Love in the Time of Cholera (Gabriel Garcia Marquez)
Category: Fiction
Rating: ★★★
Synopsis (Goodreads): In their youth, Florentino Ariza and Fermina Daza fall passionately in love. When Fermina eventually chooses to marry a wealthy, well-born doctor, Florentino is devastated, but he is a romantic. As he rises in his business career he whiles away the years in 622 affairs–yet he reserves his heart for Fermina. Her husband dies at last, and Florentino purposefully attends the funeral. Fifty years, nine months, and four days after he first declared his love for Fermina, he will do so again.
Comments:
I remember loving this book the first time I read it, in Peru, completely submerged in all the glories of Latin American culture. It wasn’t my first experience of Gabriel Garcia Marquez – that came through One Hundred Years of Solitude, which is the sort of book that gives true meaning to all those platitudes that books are a form of escapism…but I digress.

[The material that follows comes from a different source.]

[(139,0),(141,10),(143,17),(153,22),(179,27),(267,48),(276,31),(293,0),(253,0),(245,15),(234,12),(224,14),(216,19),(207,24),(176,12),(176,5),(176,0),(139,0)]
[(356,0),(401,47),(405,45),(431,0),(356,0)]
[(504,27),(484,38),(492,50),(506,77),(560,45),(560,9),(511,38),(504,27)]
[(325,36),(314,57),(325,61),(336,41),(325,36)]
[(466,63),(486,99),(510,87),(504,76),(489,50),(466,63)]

When this book came up as a book club pick, I was more than happy to re-read it because of the nostalgia associated with it. Ah. Nostalgia. My downfall. Shattered be those rose-tinted glasses.
I love Marquez. I feel like I need to reiterate that. Even now, I loved his writing, his settings and descriptions, and his ability to mix the mundane with the fantastic in such a natural way.

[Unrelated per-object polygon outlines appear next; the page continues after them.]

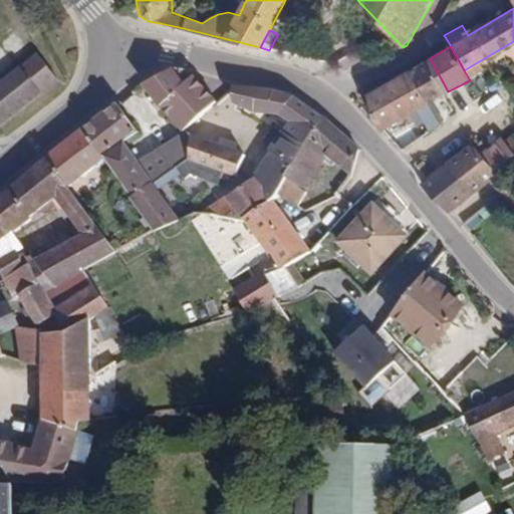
[(0,83),(0,123),(60,81),(40,54),(0,83)]
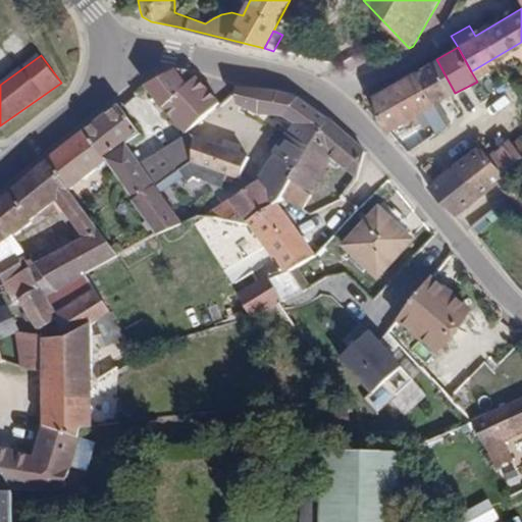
[(417,70),(435,104),(455,93),(436,59),(417,70)]
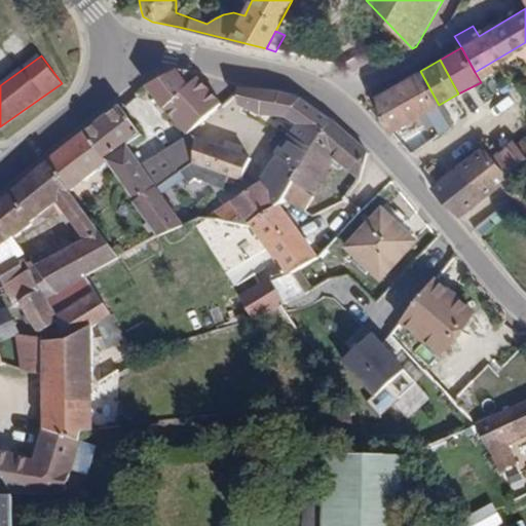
[(164,111),(185,133),(187,130),(218,104),(187,73),(174,70),(146,85),(164,111)]
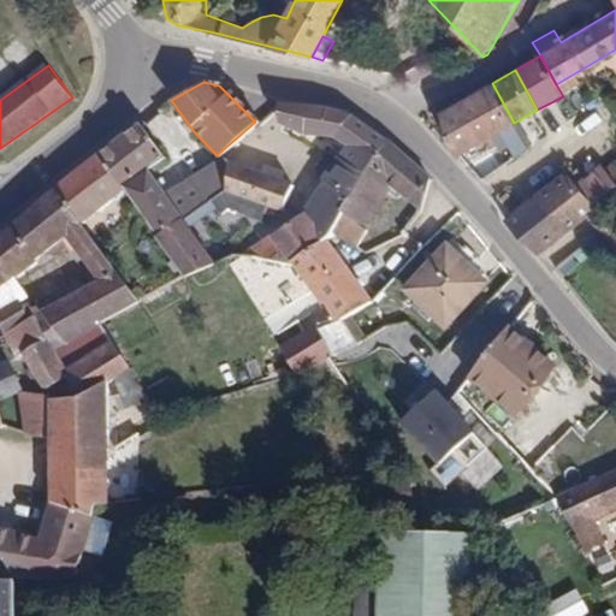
[(444,111),(457,154),(514,123),(492,83),(444,111)]
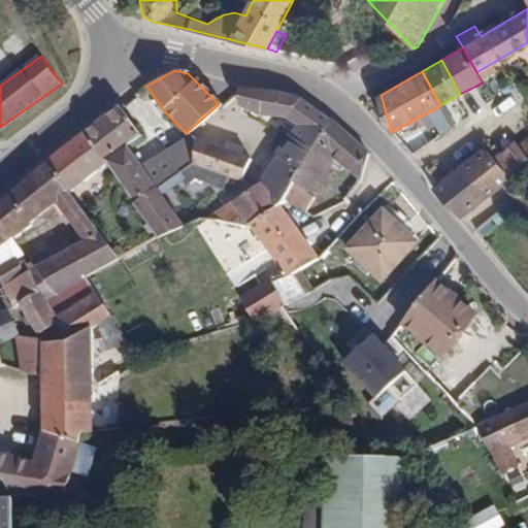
[(256,183),(281,198),(284,193),(292,180),(329,120),(300,98),(279,92),(260,90),(238,88),(238,104),(262,114),(281,117),(294,125),(256,183)]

“Until that time his greatest battle, fought tooth and nail and lost without glory, was against baldness. From the moment he saw the first hairs tangled in his comb, he knew he was condemned to a hell whose torments cannot be imagined by those who do not suffer them. He struggled for years. There was not a pomade or lotion he did not try, a belief he did not accept, a sacrifice he did not endure, in order to defend every inch of his head against the ravages of that devastation.”
How can you not love someone who writes like that?

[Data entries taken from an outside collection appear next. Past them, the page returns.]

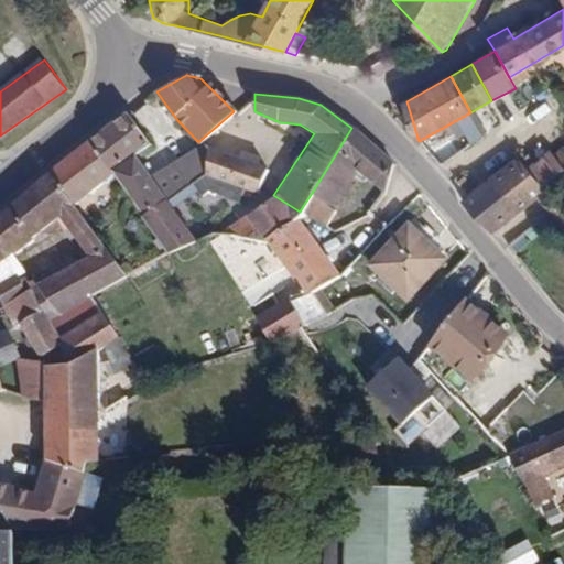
[(50,175),(71,204),(110,172),(129,156),(145,143),(125,114),(88,143),(80,150),(50,175)]
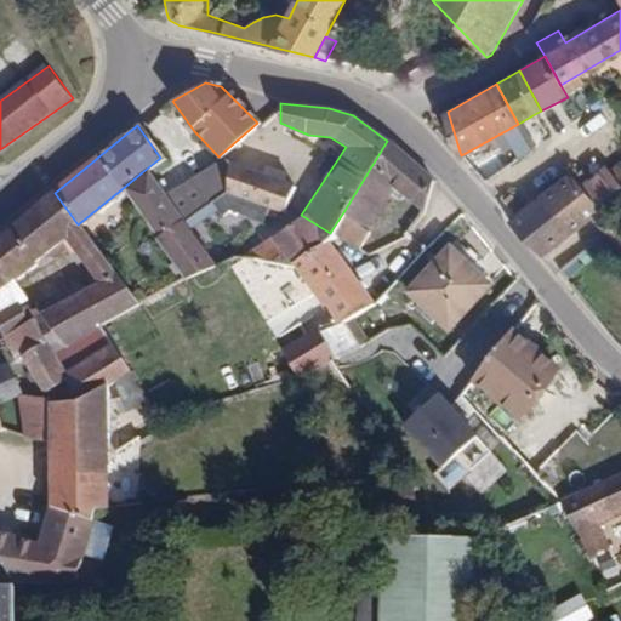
[(432,177),(387,141),(343,212),(365,228),(391,184),(423,212),(432,177)]
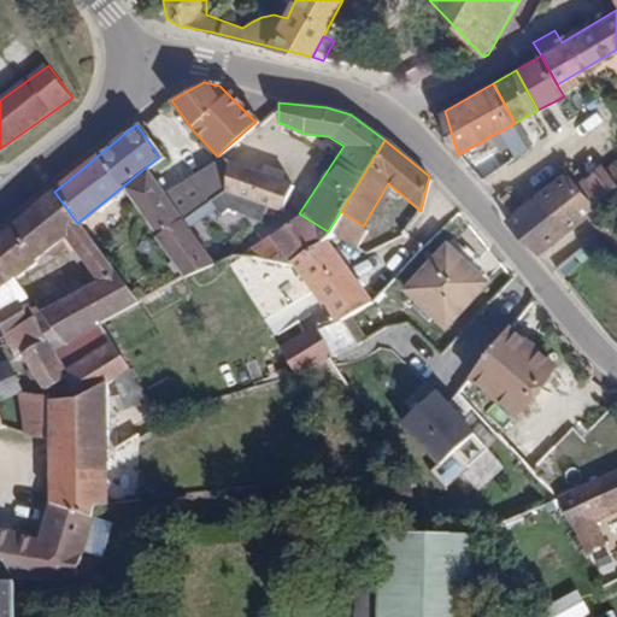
[(181,218),(207,200),(221,192),(225,162),(219,153),(217,156),(218,160),(159,197),(141,171),(121,188),(154,236),(181,218)]
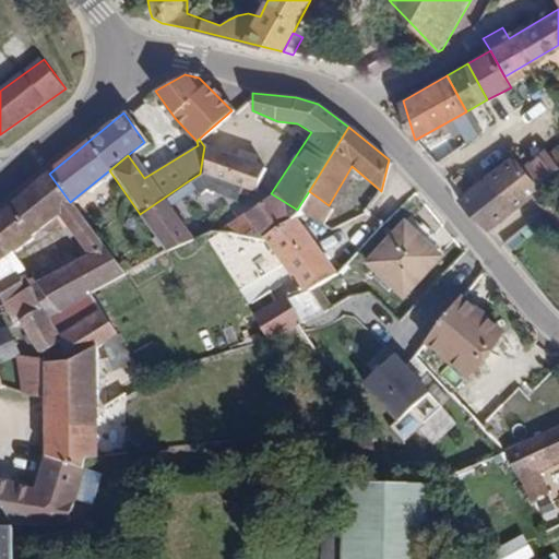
[(524,166),(539,186),(558,171),(558,144),(550,150),(547,145),(524,166)]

So what went wrong and why the downgrade to 3 stars (I have to admit, I even toyed with 2)? In sum…Florentino Ariza creeped me out.
Synopsis reads: “In their youth, Florentino Ariza and Fermina Daza fall passionately in love.” But was it love, or more infatuation and obsession, heightened by the excitement of it being forbidden? The romance between Florentino and Fermina develops through brief encounters, lots of letters, and plenty of dreams…call me cynical, but how would you develop a relationship of any depth with that sort of foundation?
Fermina gets over this fling, moves on, and lives her life in a happy marriage. Florentino however goes on to become a Latin American Casanova and having hundreds of affairs all the while maintaining his heart remains true to Fermina and he will eventually win her back and make her happy when her husband dies. Call me old-fashioned but if someone professed their love to me and still slept around to the tune of one woman a month, I’d be fairly skeptical about those feelings. And if you’re about to argue for separation of the physical and the emotional, still, no. Also, as an aside and rationally thinking – 622 lovers and no STDs?…I don’t buy it.
The tipping point into full on creepy came in his final affair with a child, a fourteen-year old placed in his guardianship by her unsuspecting parents, when he was sixty something…this is NOT OK! Take off 2 stars for moral choices. Yes. I judge.